49. Bölüm: Kızlarıma...

13 1 2
                                    

(Aslı'nın Anlatımıyla)

Asya'yla cama yapışmış sinek misali kafamızı pencereye dayamış, Almila'nın gelmesini bekliyorduk. Gözlerim sitenin girişindeydi. Nerede kalmıştı bunlar?

Meraktan çatlama seviyesine geldiğimiz dakikalara ulaştığımızda sonunda ikili el ele siteye giriş yaptı.

"Şükürler olsun!" dedik Asya'yla aynı anda. Birlikte iki bloğun ortasına kadar yürüyüp sarılarak vedalaştılar. Almila kısa süre içinde eve geldi. O sırada biz de koltuktaki yerlerimizi aldık.

"Ben geldim..." diye seslendi koridordan.

"Hoş geldin hoş geldin! Hemen oturma odasına geliyorsun!" dedi Asya. Almila gülerek odaya geldiğinde aramıza geçip oturdu.

"Nerede kaldın be! Merak ettik!" diye çemkirdim.

"Nerede olacak, bizi teyze yapma üzerinde çeşitli denemeler yapıyorlardır..." dedi Asya. Almila bacağına çimdik atınca acıyla tısladı.

"Göstereceğim şimdi sana teyzeyi! Çocuğun yanında öyle saçma sapan konuşup beni delirttin zaten!" dedi sinir ve utanç karışımı bir ifadeyle. Asya umursamazca omuz silkti.

"Sen de hoparlörü açmasaydın Bulunmaz Hint Kumaşı'm! Sen kaşındın."

"Aman her neyse ya," diye araya girdim. "Neler oldu anlat!"

"Onu yolda yürürken gördüm. Hemen Sığınak'a götürdüm, özür diledim. Kıyamam, o da bugün tiyatro salonuna gelirken Melih'i biriyle konuşurken duymuş. İşte Melih aynı benim gibi yeşil gözlü, siyah saçlı biriyle sevgili olduğunu söylemiş. Üstüne bir de o aşık olduğu kişinin bizim sınıftan olduğunu, kendisiyle aynı kulüpte olduğunu ve sevgilisinden yeni ayrıldığını söylemiş. Arda da ben zannetmiş..." Şaşkınlıkla donakaldım.

"Ciddi misin! Demek bu yüzden bugün morali öyle bozuktu." dedim. Başını salladı.

"Bunları anlatırken bildiğiniz ağladı kızlar. Onu ilk kez ağlarken gördüm..." dedi hüzünle. Söylediğiyle Asya ve benim adeta ağzımız açık kaldı. Almila gibi biz de Arda'nın hiç ağladığına şahit olmamıştık. Asya elinin ucuyla Almila'nın omzuna vurdu.
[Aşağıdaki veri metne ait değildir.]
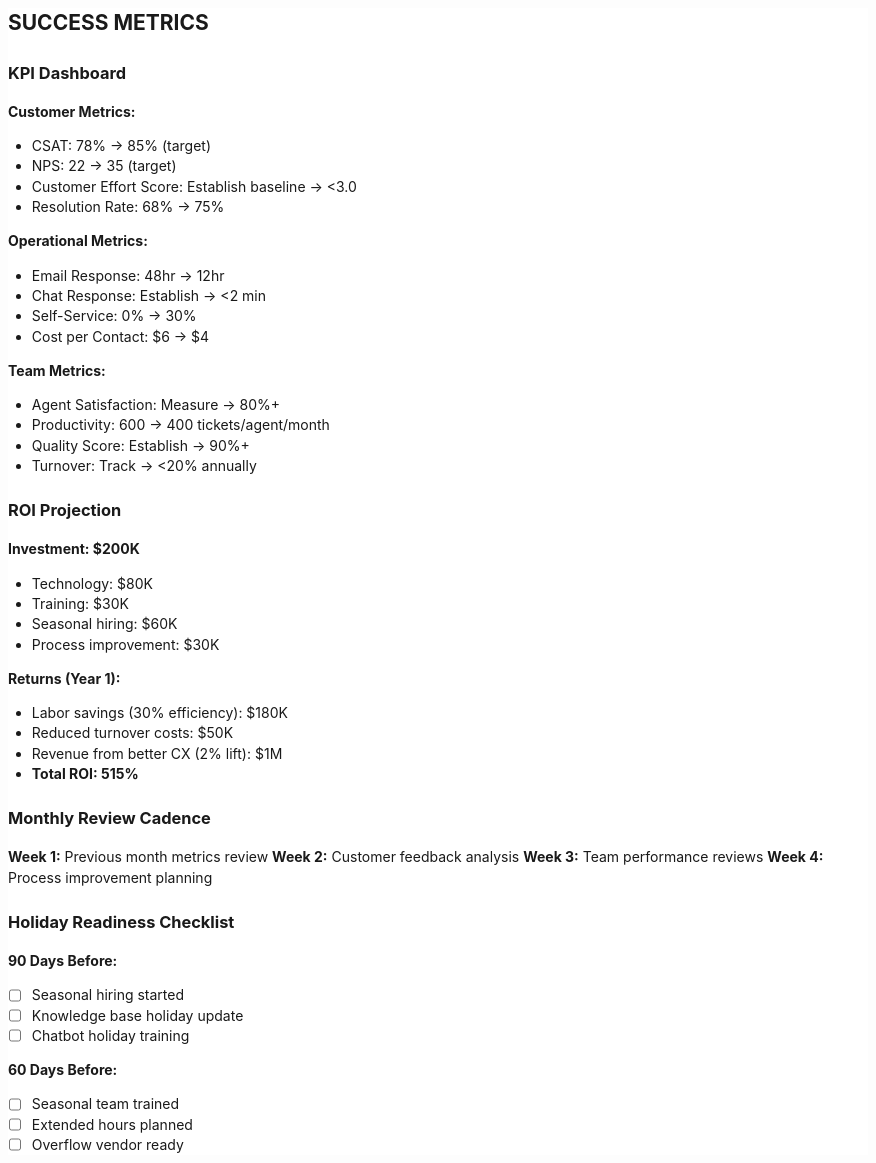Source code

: ## SUCCESS METRICS

### KPI Dashboard

**Customer Metrics:**
- CSAT: 78% → 85% (target)
- NPS: 22 → 35 (target)
- Customer Effort Score: Establish baseline → <3.0
- Resolution Rate: 68% → 75%

**Operational Metrics:**
- Email Response: 48hr → 12hr
- Chat Response: Establish → <2 min
- Self-Service: 0% → 30%
- Cost per Contact: $6 → $4

**Team Metrics:**
- Agent Satisfaction: Measure → 80%+
- Productivity: 600 → 400 tickets/agent/month
- Quality Score: Establish → 90%+
- Turnover: Track → <20% annually

### ROI Projection

**Investment: $200K**
- Technology: $80K
- Training: $30K
- Seasonal hiring: $60K
- Process improvement: $30K

**Returns (Year 1):**
- Labor savings (30% efficiency): $180K
- Reduced turnover costs: $50K
- Revenue from better CX (2% lift): $1M
- **Total ROI: 515%**

### Monthly Review Cadence

**Week 1:** Previous month metrics review
**Week 2:** Customer feedback analysis
**Week 3:** Team performance reviews
**Week 4:** Process improvement planning

### Holiday Readiness Checklist

**90 Days Before:**
- [ ] Seasonal hiring started
- [ ] Knowledge base holiday update
- [ ] Chatbot holiday training

**60 Days Before:**
- [ ] Seasonal team trained
- [ ] Extended hours planned
- [ ] Overflow vendor ready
"Eşek sıpası! Neden dün dinlemedin çocuğu?" diye sitem etti.

"Ne yapayım ya! Çok sinirlenmiştim. Saygı ve sadakat benim ince çizgim biliyorsunuz. İkisinden biri bile ilişkide olmayınca veya zedelenince çıldırıyorum."

"Neyse üzülme. Aranız düzeldi sonuçta..." diye teselli ettim.

Aklıma odamda dağınık bıraktığım kitaplar gelince ayağa kalktım ve kızlara birazdan geleceğimi söyledim. Hızlıca odama girdim ve kitaplarımı toparlamaya başladım. Düzen konusunda pimpirikli bir yapıya sahibimdir. Tüm toparlamaları yapınca gözlerim aniden dolabımla duvar arasındaki çantaya takıldı. Yutkundum. O çanta, babamın iş çantasıydı...

Acele etmeden çantaya doğru ilerledim ve eğilip çantayı oradan çıkardım. Dizlerimin üzerine çökerek çaresizce çantaya baktım. Babamın öldüğü günün gecesinde Emre'yle eski evimize gittiğimizde birkaç parça kıyafetini ve bu çantayı almıştık. Kalbimdeki asla kapanmayan baba yarası sızladı.

Yatağımda uzanan Leydi'nin miyavlamasıyla başımı kaldırdım. Minik siyah gözleriyle bana masum masum bakıyordu. Sanki üzüldüğümü hissetmişti. Patisini havaya kaldırdı bir anda. Kaşlarımı çatarak dizlerimin üzerinde emekledim ve karşısına geçtim. Patisini uzatıp alnımın kenarına değdirdi. Alt dudağımı ısırdım. Çenem titredi, gözlerim doldu. Gerçekten üzüldüğümü hissetmişti ve teselli etmek istercesine patisini alnıma değdirmişti.